276°
Posted 20 hours ago

How to Measure Anything: Finding the Value of Intangibles in Business

£20£40.00Clearance
ZTS2023's avatar
Shared by
ZTS2023
Joined in 2023
82
63

About this deal

When measuring risk, we don’t just want to know the “average” risk or benefit. We want to know the probability of a huge loss, the probability of a small loss, the probability of a huge savings, and so on. That’s what Monte Carlo can tell us. And of course programming is diverse enough to encompass a wide variety of needs and skillsets. Say, programmer A is great at writing small self-contained useful libraries, programmer B has the ability to refactor a mess of spaghetti code into something that's clear and coherent, programmer C writes weird chunks of code that look strange but consume noticeably less resources, programmer D is a wizard at databases, programmer E is clueless about databases but really groks Windows GUI APIs, etc. etc. How are you going to compare their productivity?

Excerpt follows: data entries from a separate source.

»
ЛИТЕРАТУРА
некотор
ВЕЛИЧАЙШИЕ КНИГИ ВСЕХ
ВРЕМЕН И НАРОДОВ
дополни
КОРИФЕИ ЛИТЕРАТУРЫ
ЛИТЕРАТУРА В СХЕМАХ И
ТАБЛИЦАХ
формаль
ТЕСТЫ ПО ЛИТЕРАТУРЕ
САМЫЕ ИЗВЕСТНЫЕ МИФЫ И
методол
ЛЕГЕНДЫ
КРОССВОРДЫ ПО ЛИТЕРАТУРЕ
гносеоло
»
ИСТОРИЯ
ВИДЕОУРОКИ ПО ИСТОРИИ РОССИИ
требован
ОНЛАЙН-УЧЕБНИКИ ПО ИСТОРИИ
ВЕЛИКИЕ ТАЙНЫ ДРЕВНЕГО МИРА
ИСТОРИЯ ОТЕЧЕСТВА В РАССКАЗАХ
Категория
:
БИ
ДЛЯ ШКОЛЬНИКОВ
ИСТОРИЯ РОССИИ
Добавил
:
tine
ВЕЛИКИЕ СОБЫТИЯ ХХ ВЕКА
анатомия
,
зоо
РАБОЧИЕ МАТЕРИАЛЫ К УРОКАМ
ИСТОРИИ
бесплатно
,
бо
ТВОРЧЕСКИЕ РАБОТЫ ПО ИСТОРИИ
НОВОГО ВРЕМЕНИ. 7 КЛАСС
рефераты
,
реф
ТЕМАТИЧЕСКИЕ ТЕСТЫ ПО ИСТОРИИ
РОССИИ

How to Measure Anything in Cybersecurity Risk How to Measure Anything in Cybersecurity Risk

Wow, this is really exciting. I thought at first, "Man, quantifying my progress on math research sounds really difficult. I don't know how to make it more than a measure of how happy I feel about what I've done." When you can measure what you are speaking about, and express it in numbers, you know something about it; but when you cannot express it in numbers, your knowledge is of a meager and unsatisfactory kind; it may be the beginning of knowledge, but you have scarcely in your thoughts advanced to the state of science. —Lord Kelvin (1824–1907),” The variables that had high information values were routinely those that the client had never measured… * The variables that clients [spent] the most time measuring were usually those with a very low (even zero) information value…Douglas Hubbard’s How to Measure Anything is one of my favorite how-to books. I hope this summary inspires you to buy the book; it’s worth it.

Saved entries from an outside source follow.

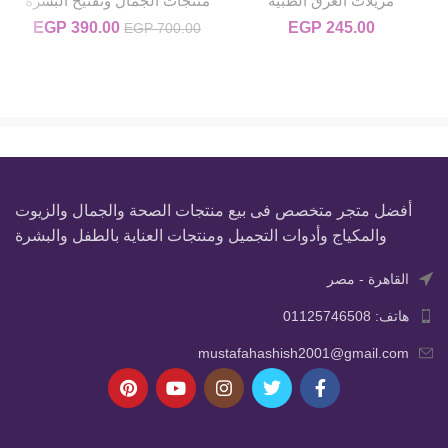
مزيلات العرق الطبية
منتجات الجمال وتفتيح البشرة
245.00
EGP
390.00
EGP
السعر الأصلي
السعر
EGP
700.00
هو:
0.00.
EGP 700.00.
أفضل متجر متخصص فى بيع منتجات الصحة والجمال والزيوت
والمكياج وأدوات التجميل ومنتجات العناية بالطفل والبشرة
القاهرة - مصر
هاتف: 01125746508
mustafahashish2001@gmail.com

7 Simple Principles for Measuring Anything - Hubbard Decision

It's not that they're measuring the wrong variables, it's most likely that those organizations have already made the decisions based on variables they already measure. In the "Function Points" example, I would bet there were a few obvious learnings early on that spread throughout the organizations, and once the culture had changed any further effort didn't help at all. Nothing is impossible to measure. We’ve measured concepts that people thought were immeasurable, like customer/employee satisfaction, brand value and customer experience, reputation risk from a data breach, the chances and impact of a famine, and even how a director or actor impacts the box office performance of a movie. If you think something is immeasurable, it’s because you’re thinking about it the wrong way. It concerns me. Because business is already full of dubious metrics that actually do harm. For instance, in programming, source lines of code (SLOC) per month is one metric that is used to gauge 'programmer productivity', but has come under extreme and rightful skepticism.Can the thing be forced to occur under new conditions which allow you to observe it more easily? E.g. you could implement a proposed returned-items policy in some stores but not others and compare the outcomes. you should start thinking about measurements as a multistep chain of thought. Inferences can be made from highly indirect observations.” Another example: I took statistics on how my friends played games that involved bidding, such as Liar's Poker. I found that they typically would bid too much. Therefore a measurement of how many times someone had the winning bid was a high predictor of how they would perform in the game-people who bid high would typically lose. The bottom line is simple: Measurement is a process, not an outcome. It doesn’t have to be perfect, just better than what you use now. Perfection, after all, is the perfect enemy of progress.

Asda Great Deal

Free UK shipping. 15 day free returns.
Community Updates
*So you can easily identify outgoing links on our site, we've marked them with an "*" symbol. Links on our site are monetised, but this never affects which deals get posted. Find more info in our FAQs and About Us page.